> **Written request a**: In the records that follow the passage about Djuna Barnes, find the line with "Transcribe the sheet" and copy it word for word, along with every line after it up to and including the line with "g'8--( f'8-.) e'8".

Djuna Barnes was born June 12, 1892, in Cornwall-on-Hudson, New York, on her family's farm. Through her father and grandmother, Barnes gained a great appreciation of and dedication to the arts (the Barnes home was often frequented by such artistic greats as Jack London and Franz Liszt).
Barnes did not have a formal education because her father believed that the public school system was inadequate, and thus felt he felt that home schooling was much more beneficial. Her only formal schooling came after she left the home and moved to New York City.
In 1912 Barnes enrolled as a student at Pratt Institute (1912-13) and the Art Students League (1915-16). While at Pratt, she began her writing career as a reporter and illustrator for the Brooklyn Eagle. Barnes wrote mostly feature articles and interviews. Douglas Messerli wrote in his foreword to I Could Never be Lonely without a Husband, Interviews by Djuna Barnes, "The more I worked with [the interviews], the more I came to understand these pieces less as standard journalism than as fascinating experiments in the impressionistic characterization that Barnes would perfect in her novels and poetry." This is illustrated by Barnes' choice of titles for her interviews, such as "Interviewing Arthur Voegtlin is Something Like Having a Nightmare," "Nothing Amuses Coco Chanel After Midnight," etc.
Barnes' first published her poetry in 1915 as a collection of "rhythms and drawings" entitled The Book of Repulsive Women; four years later three of her plays were produced by the Provincetown Players. In 1923, Barnes published a collection of lyrical poems, stories, drawings, and one-act plays which she entitled A Book. The publisher of A Book described it as "... a chant which could be sung by those who are in the daily procession through the streets and highways of our metropolis but which could also be sung by those who are on balconies and house-tops viewing the eternal show of daily life."

> **Written request b**: Print the part of the Djuna Barnes passage starting with "Barnes did not" and going on through "New York City.", keeping every word unchanged.

> **Task material**:
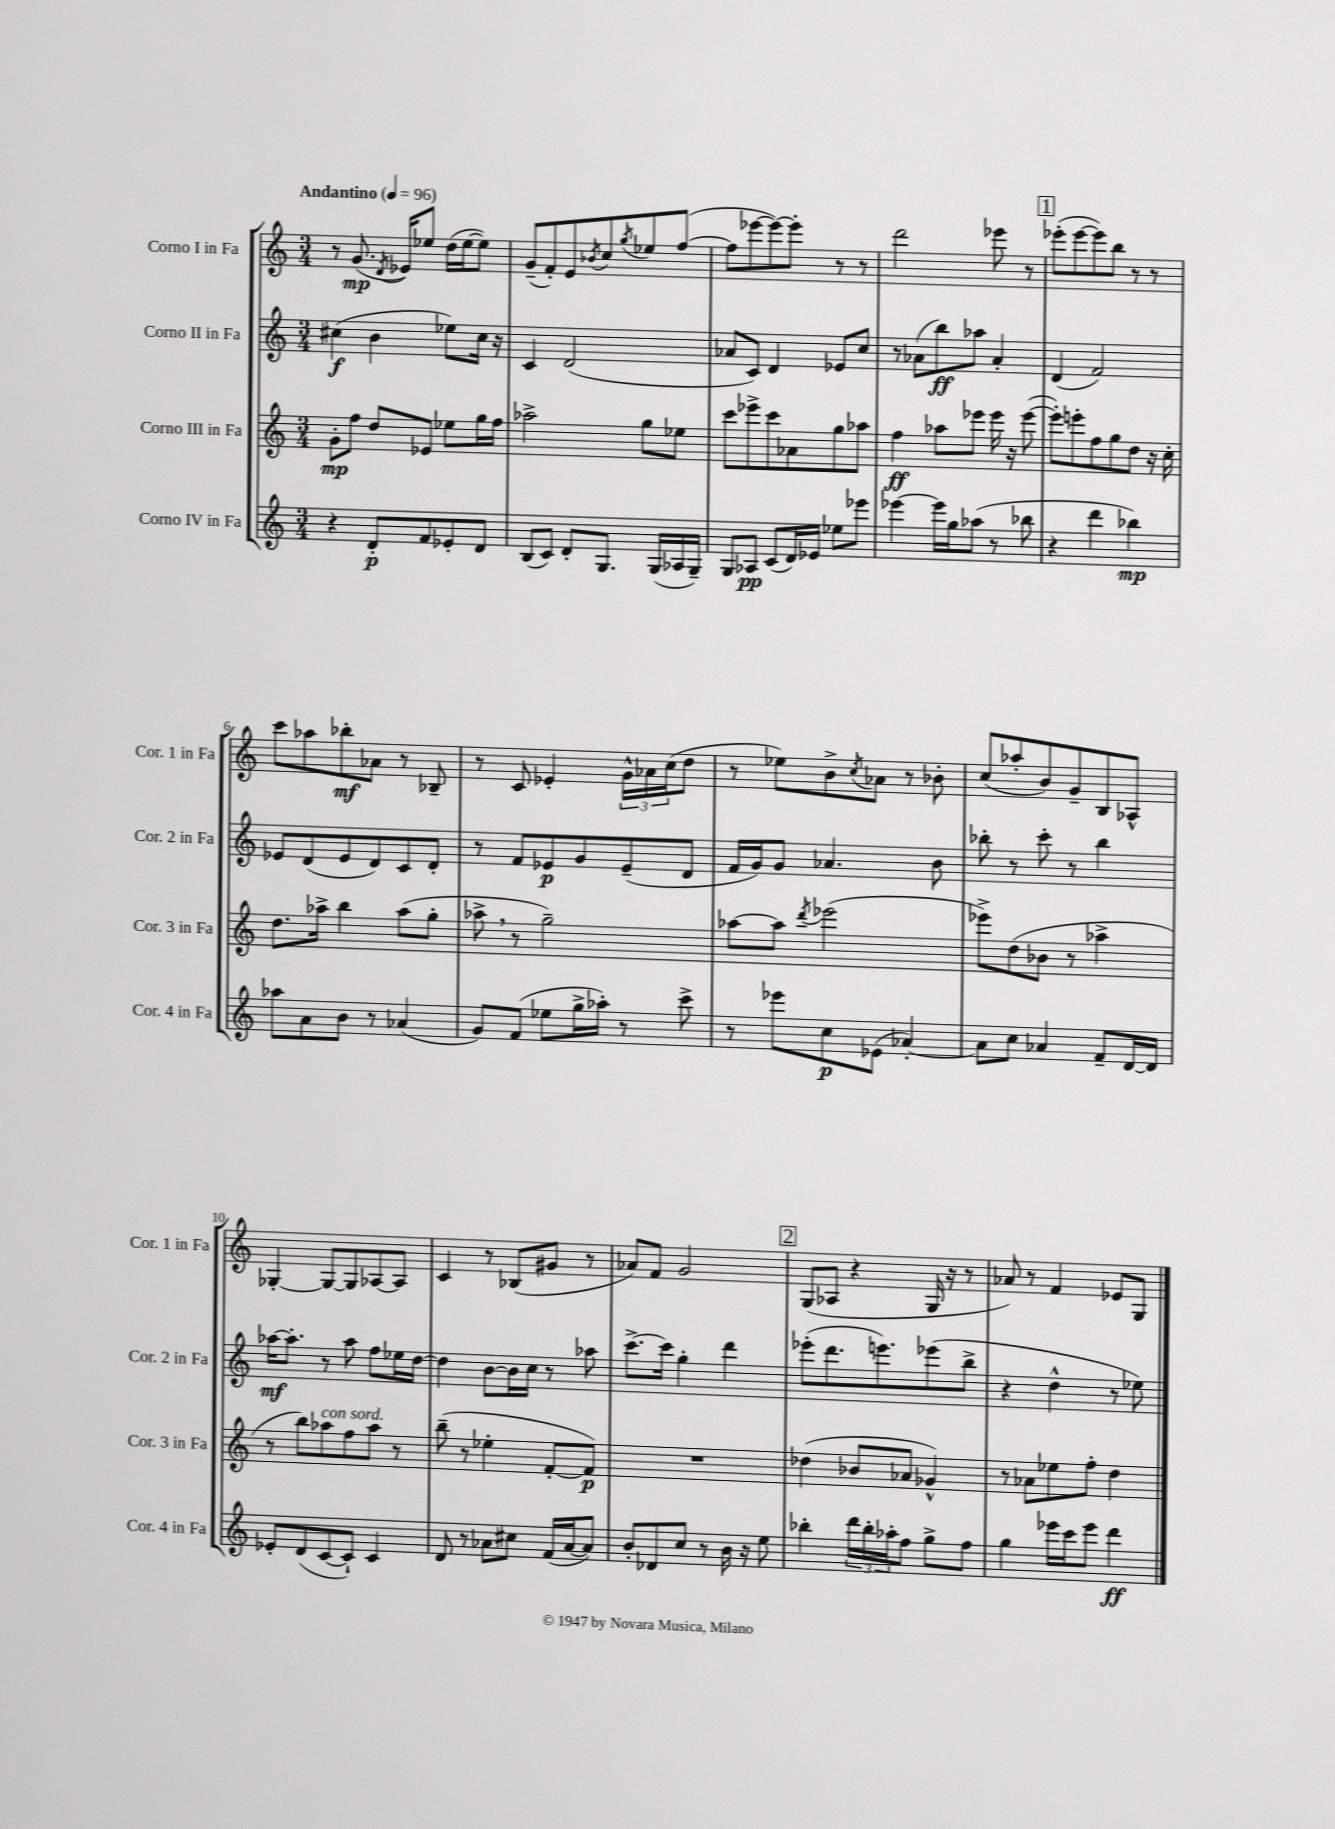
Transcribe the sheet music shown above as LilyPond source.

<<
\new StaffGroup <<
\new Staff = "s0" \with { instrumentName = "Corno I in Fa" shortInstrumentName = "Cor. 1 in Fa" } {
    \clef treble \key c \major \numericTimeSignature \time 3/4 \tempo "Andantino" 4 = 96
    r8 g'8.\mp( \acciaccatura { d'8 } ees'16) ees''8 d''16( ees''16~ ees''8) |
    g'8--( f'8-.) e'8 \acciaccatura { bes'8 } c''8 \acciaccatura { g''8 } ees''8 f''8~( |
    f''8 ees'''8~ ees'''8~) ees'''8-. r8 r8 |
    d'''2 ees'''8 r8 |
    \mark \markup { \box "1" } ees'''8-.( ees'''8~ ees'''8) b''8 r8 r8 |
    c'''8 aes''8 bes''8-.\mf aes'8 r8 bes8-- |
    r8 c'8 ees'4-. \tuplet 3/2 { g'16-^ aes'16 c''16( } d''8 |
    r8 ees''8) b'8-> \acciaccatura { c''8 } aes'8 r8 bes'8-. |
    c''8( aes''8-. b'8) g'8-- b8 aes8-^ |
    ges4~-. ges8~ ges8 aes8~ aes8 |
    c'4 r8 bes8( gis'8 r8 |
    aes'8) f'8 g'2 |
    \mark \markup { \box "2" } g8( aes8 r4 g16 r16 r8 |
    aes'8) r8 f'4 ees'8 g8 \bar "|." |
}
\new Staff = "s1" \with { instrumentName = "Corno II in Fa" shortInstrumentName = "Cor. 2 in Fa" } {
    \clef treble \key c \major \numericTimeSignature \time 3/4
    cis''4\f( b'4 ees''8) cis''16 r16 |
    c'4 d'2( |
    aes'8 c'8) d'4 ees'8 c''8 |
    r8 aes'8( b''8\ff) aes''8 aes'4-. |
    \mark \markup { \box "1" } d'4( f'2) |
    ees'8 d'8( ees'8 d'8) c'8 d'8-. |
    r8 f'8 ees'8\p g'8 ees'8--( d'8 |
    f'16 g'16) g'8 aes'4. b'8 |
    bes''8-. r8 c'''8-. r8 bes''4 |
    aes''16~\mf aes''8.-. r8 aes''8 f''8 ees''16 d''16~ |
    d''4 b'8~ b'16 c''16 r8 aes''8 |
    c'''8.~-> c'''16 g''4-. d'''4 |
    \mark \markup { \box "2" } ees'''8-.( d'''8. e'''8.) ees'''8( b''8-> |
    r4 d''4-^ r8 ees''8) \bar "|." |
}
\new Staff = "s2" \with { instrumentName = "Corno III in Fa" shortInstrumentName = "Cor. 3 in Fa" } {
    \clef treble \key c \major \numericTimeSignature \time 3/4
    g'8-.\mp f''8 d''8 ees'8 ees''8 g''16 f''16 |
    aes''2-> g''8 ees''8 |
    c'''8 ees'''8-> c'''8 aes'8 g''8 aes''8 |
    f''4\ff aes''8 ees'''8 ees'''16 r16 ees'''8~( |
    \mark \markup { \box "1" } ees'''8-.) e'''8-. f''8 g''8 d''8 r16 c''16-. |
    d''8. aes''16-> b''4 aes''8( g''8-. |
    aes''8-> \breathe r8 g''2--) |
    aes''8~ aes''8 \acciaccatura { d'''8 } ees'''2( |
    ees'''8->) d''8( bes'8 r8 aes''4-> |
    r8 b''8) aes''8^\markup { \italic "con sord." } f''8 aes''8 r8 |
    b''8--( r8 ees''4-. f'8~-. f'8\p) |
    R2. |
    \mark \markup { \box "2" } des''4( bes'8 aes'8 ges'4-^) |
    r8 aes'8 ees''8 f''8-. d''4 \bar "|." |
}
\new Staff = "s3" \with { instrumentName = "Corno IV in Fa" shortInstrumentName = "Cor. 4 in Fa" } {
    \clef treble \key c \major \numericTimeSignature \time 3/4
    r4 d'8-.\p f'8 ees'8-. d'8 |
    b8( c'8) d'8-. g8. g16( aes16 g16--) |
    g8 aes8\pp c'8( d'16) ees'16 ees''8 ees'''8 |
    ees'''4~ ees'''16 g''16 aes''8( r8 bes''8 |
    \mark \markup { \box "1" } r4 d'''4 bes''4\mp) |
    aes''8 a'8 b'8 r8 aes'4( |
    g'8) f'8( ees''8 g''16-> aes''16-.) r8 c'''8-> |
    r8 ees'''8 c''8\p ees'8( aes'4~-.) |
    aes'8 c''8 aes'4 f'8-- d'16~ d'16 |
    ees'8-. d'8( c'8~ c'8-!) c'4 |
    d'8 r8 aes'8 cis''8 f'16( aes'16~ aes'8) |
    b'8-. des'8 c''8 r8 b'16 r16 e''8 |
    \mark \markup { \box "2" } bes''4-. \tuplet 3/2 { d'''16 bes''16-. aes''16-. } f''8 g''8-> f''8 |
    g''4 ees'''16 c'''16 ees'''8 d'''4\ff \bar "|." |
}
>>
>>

* * *

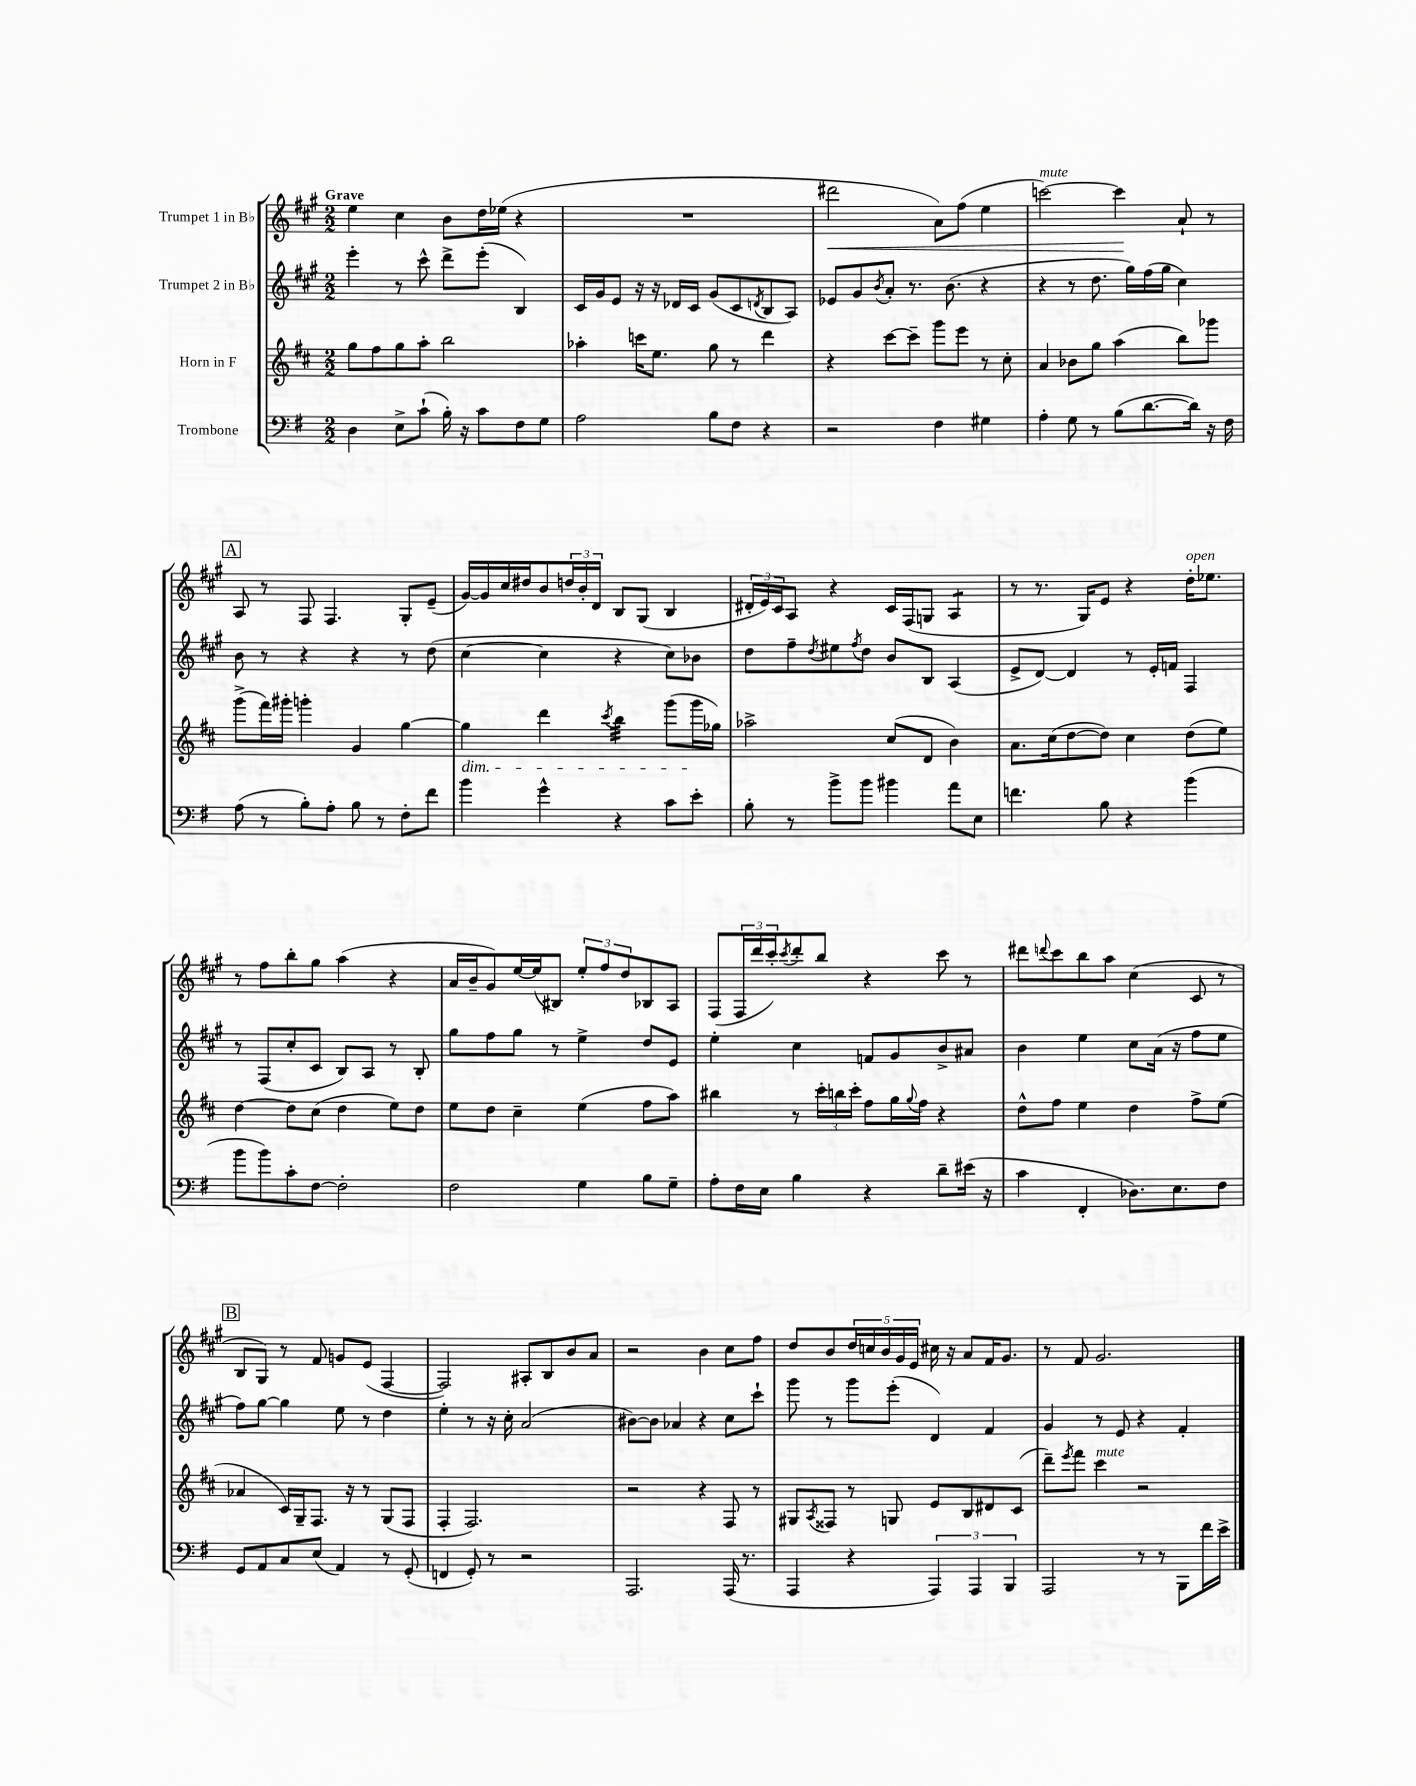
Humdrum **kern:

> **Correct response a**:
Transcribe the sheet music shown above as LilyPond source.

<<
\new StaffGroup <<
\new Staff = "s0" \with { instrumentName = "Corno I in Fa" shortInstrumentName = "Cor. 1 in Fa" } {
    \clef treble \key c \major \numericTimeSignature \time 3/4 \tempo "Andantino" 4 = 96
    r8 g'8.\mp( \acciaccatura { d'8 } ees'16) ees''8 d''16( ees''16~ ees''8) |
    g'8--( f'8-.) e'8 \acciaccatura { bes'8 } c''8 \acciaccatura { g''8 } ees''8 f''8~( |

> **Correct response b**:
Barnes did not have a formal education because her father believed that the public school system was inadequate, and thus felt he felt that home schooling was much more beneficial. Her only formal schooling came after she left the home and moved to New York City.